Ford Motor Co. fared particularly poorly.
Of the 31 Fords in the survey, only the F-150 pickup truck with the 3.7-liter V-6 engine rated above average. Including its Lincoln brand, almost two-thirds of the 34 Ford vehicles in the survey received scores that were much worse than average.
Ford continues to struggle with its My-Touch in-car technology system and also has had problems with its vehicles sold with the EcoBoost turbocharged V-6 engine, said Jake Fisher, Consumer Reports automotive test director.
But overall, Mini — a division of BMW — scored the lowest in the rankings. The next lowest were Lincoln, followed by Ford, Cadillac, Dodge and Jeep. After that, Nissan, Hyundai, Volkswagen and Chrysler's Ram truck line rounded out the bottom 10.
As to those Jeeps - also not a great week for them.
Government safety regulators are investigating two reports of 2012 Jeep Liberty crossovers that had fires in the driver's side doors.

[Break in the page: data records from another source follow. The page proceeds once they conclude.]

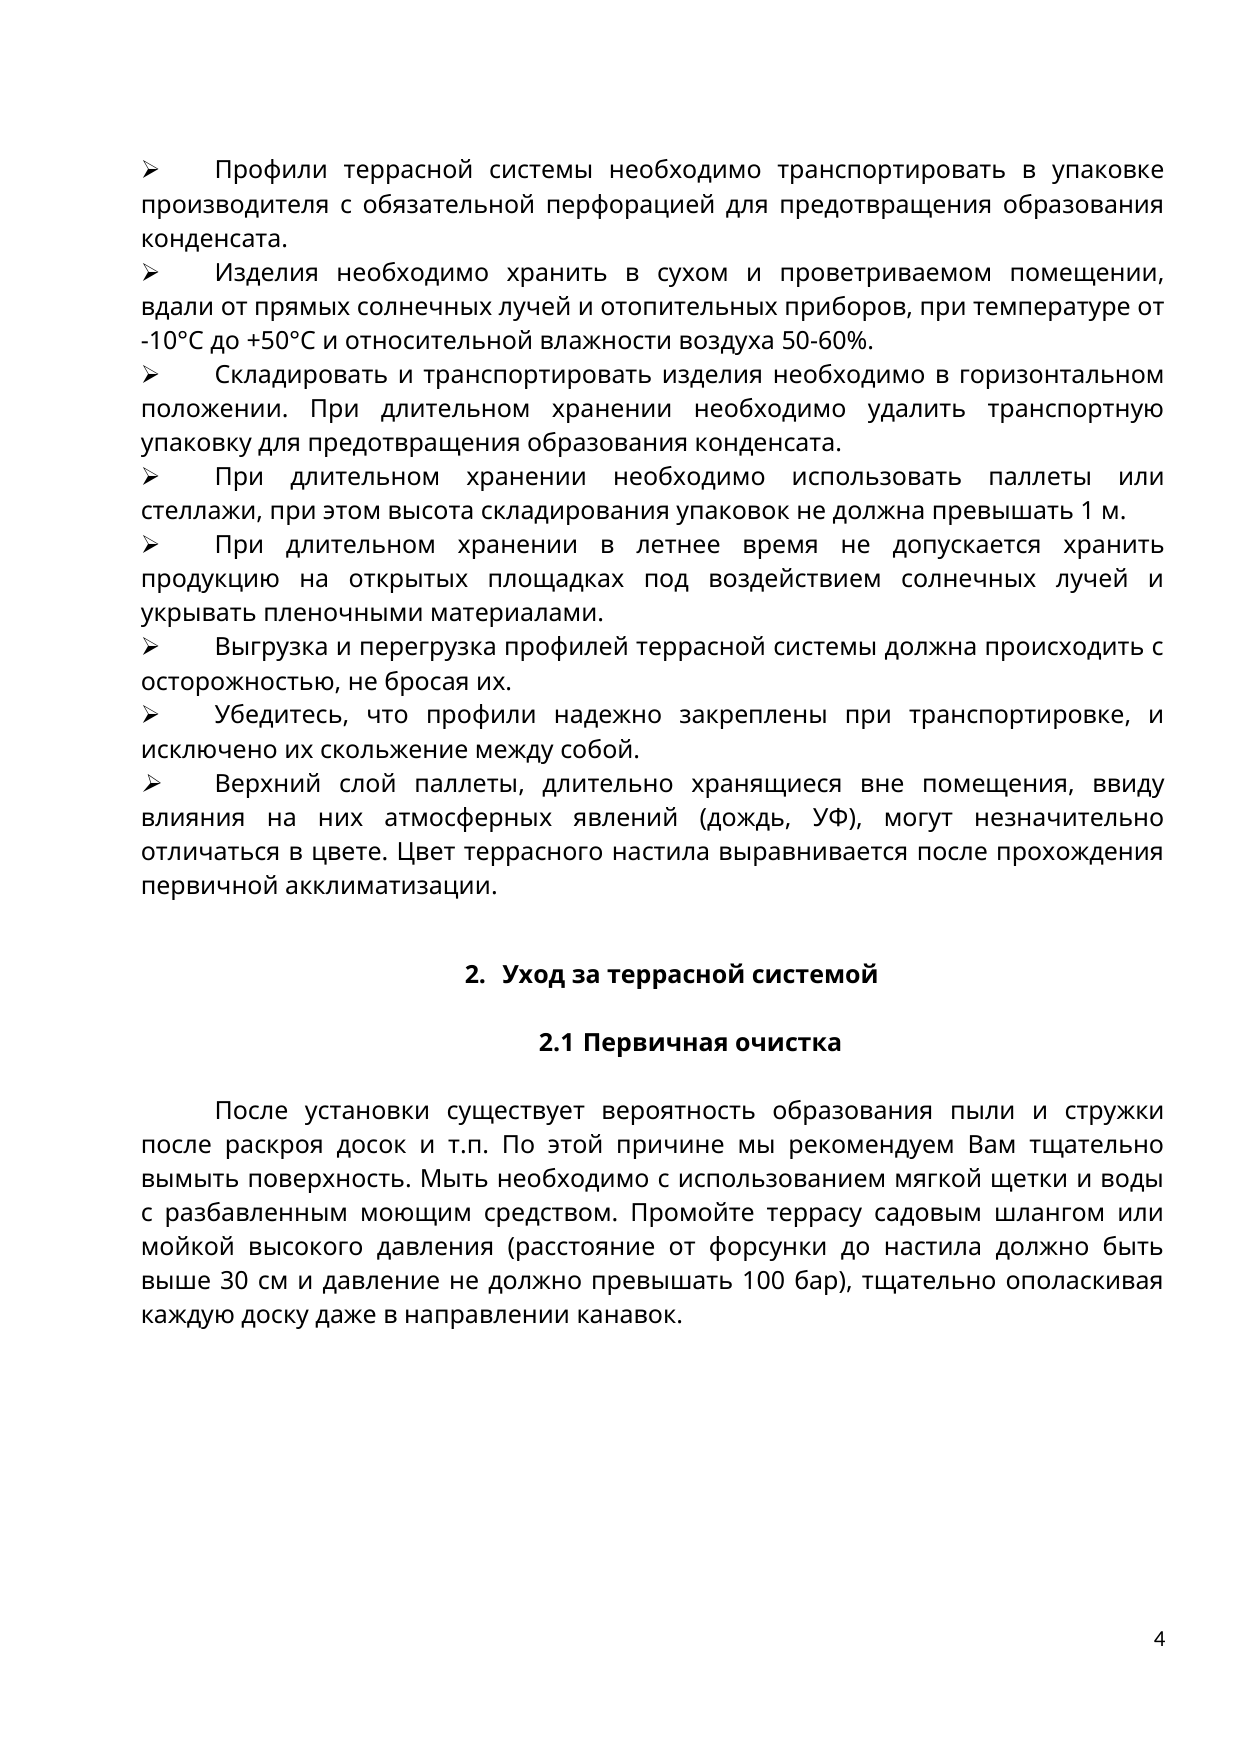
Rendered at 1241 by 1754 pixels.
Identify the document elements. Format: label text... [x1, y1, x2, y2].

list Уход за террасной системой [178, 956, 1165, 991]
list Профили террасной системы необходимо транспортировать в упаковке производителя с обязательной перфорацией для предотвращения образования конденсата. [141, 152, 1165, 254]
list Складировать и транспортировать изделия необходимо в горизонтальном положении. При длительном хранении необходимо удалить транспортную упаковку для предотвращения образования конденсата. [141, 357, 1165, 459]
text После установки существует вероятность образования пыли и стружки после раскроя досок и т.п. По этой причине мы рекомендуем Вам тщательно вымыть поверхность. Мыть необходимо с использованием мягкой щетки и воды с разбавленным моющим средством. Промойте террасу садовым шлангом или мойкой высокого давления (расстояние от форсунки до настила должно быть выше 30 см и давление не должно превышать 100 бар), тщательно ополаскивая каждую доску даже в направлении канавок. [141, 1093, 1165, 1331]
list Верхний слой паллеты, длительно хранящиеся вне помещения, ввиду влияния на них атмосферных явлений (дождь, УФ), могут незначительно отличаться в цвете. Цвет террасного настила выравнивается после прохождения первичной акклиматизации. [141, 765, 1165, 902]
list При длительном хранении в летнее время не допускается хранить продукцию на открытых площадках под воздействием солнечных лучей и укрывать пленочными материалами. [141, 527, 1165, 629]
list Изделия необходимо хранить в сухом и проветриваемом помещении, вдали от прямых солнечных лучей и отопительных приборов, при температуре от -10°С до +50°С и относительной влажности воздуха 50-60%. [141, 254, 1165, 357]
list Выгрузка и перегрузка профилей террасной системы должна происходить с осторожностью, не бросая их. [141, 629, 1165, 697]
list Убедитесь, что профили надежно закреплены при транспортировке, и исключено их скольжение между собой. [141, 697, 1165, 765]
list Первичная очистка [216, 1024, 1165, 1059]
list При длительном хранении необходимо использовать паллеты или стеллажи, при этом высота складирования упаковок не должна превышать 1 м. [141, 459, 1165, 527]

In both cases, owners reported smoke come from the driver's side door, followed by actual flames, according to the National Highway Traffic Safety Administration said Friday. The car's master power window switch is at the center of the probe.
In other words, candles aren’t the only flame-causing safety problem this Halloween. Take note, Travelers Insurance – and everyone else on the road today. Stay safe!